1.2 Calculating the information gain value

Entropy (H) is a measure for establishing whether a dataset has a uniform or varying distribution in terms of the different classes of instances. Given a dataset with positive and negative class instances, the entropy of the dataset can be calculated using the following formula.

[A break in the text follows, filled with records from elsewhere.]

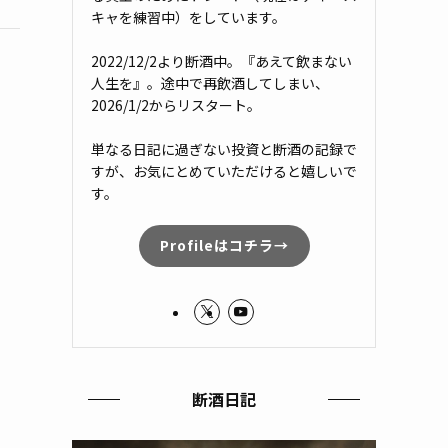
キャを練習中）をしています。
2022/12/2より断酒中。『あえて飲まない
人生を』。途中で再飲酒してしまい、
2026/1/2からリスタート。
単なる日記に過ぎない投資と断酒の記録で
すが、お気にとめていただけると嬉しいで
す。
Profileはコチラ→
断酒日記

$$\begin{aligned} H = -\Bigg (\frac{N_{\widehat{P}}}{N_{\widehat{P}}+N_{\widehat{N}}} \times \mathrm{log}_2 \frac{N_{\widehat{P}}}{N_{\widehat{P}}+N_{\widehat{N}}}\Bigg ) -\Bigg (\frac{N_{\widehat{N}}}{N_{\widehat{P}}+N_{\widehat{N}}} \times \mathrm{log}_2 \frac{N_{\widehat{N}}}{N_{\widehat{P}}+N_{\widehat{N}}}\Bigg ) \end{aligned}$$

If a pattern p occurs frequently in either class of instances in the dataset, we can create positive and negative class subsets based on the presence or absence of this pattern in each of the instances. The entropy of these subsets can then be calculated using the following equations.

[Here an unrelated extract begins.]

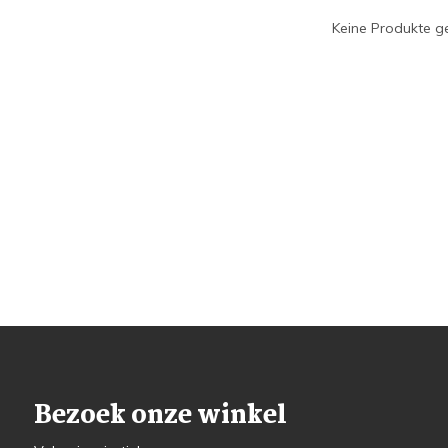
Keine Produkte ge
Bezoek onze winkel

$$\begin{aligned} H_{\widehat{P}}= & {} -\Bigg ( \frac{ f_{\widehat{P}} \times N_{\widehat{P}} }{ f_{\widehat{P}} \times N_{\widehat{P}} + f_{\widehat{N}} \times N_{\widehat{N}} } \times \mathrm{log}_2 \frac{ f_{\widehat{P}} \times N_{\widehat{P}} }{ f_{\widehat{P}} \times N_{\widehat{P}} + f_{\widehat{N}} \times N_{\widehat{N}} } \Bigg )\\&-\Bigg ( \frac{ f_{\widehat{N}} \times N_{\widehat{N}} }{ f_{\widehat{P}} \times N_{\widehat{P}} + f_{\widehat{N}} \times N_{\widehat{N}} } \times \mathrm{log}_2 \frac{ f_{\widehat{N}} \times N_{\widehat{N}} }{ f_{\widehat{P}} \times N_{\widehat{P}} + f_{\widehat{N}} \times N_{\widehat{N}} } \Bigg ) \\ H_{\widehat{N}}= & {} -\Bigg ( \frac{ (1-f_{\widehat{P}}) \times N_{\widehat{P}} }{ (1-f_{\widehat{P}}) \times N_{\widehat{P}} + (1-f_{\widehat{N}}) \times N_{\widehat{N}} } \times \mathrm{log}_2 \frac{ (1-f_{\widehat{P}}) \times N_{\widehat{P}} }{ (1-f_{\widehat{P}}) \times N_{\widehat{P}} + (1-f_{\widehat{N}}) \times N_{\widehat{N}} }\Bigg )\\&-\Bigg ( \frac{ (1-f_{\widehat{N}}) \times N_{\widehat{N}} }{ (1-f_{\widehat{P}}) \times N_{\widehat{P}} + (1-f_{\widehat{N}}) \times N_{\widehat{N}} } \times \mathrm{log}_2 \frac{ (1-f_{\widehat{N}}) \times N_{\widehat{N}} }{ (1-f_{\widehat{p}}) \times N_{\widehat{P}} + (1-f_{\widehat{N}}) \times N_{\widehat{N}} } \Bigg ) \end{aligned}$$

Using the entropy values of the source dataset and the positive and negative subsets, we can calculate the information gain value using the following formula.

$$\begin{aligned} IG = H - \Bigg ( \frac{f_{\widehat{P}} \times N_{\widehat{P}} + f_{\widehat{N}} \times N_{\widehat{N}}}{N_{\widehat{P}}+N_{\widehat{N}}} \times H_{\widehat{P}} + \frac{(1-f_{\widehat{P}}) \times N_{\widehat{P}} + (1-f_{\widehat{N}}) \times N_{\widehat{N}}}{N_{\widehat{P}}+N_{\widehat{N}}} \times H_{\widehat{N}} \Bigg ) \end{aligned}$$

If the frequent pattern effectively distinguishes between the two classes, the positive and negative class subsets will have very few or no instances of the other class resulting in a smaller value of entropy for the two subsets. This in turn will cause a higher information gain value indicating that the pattern is a good candidate for distinguishing between the two classes of instances. If, however, the converse is true, then the pattern is not a good candidate. This way the candidates can be selected on the basis of their discriminative power.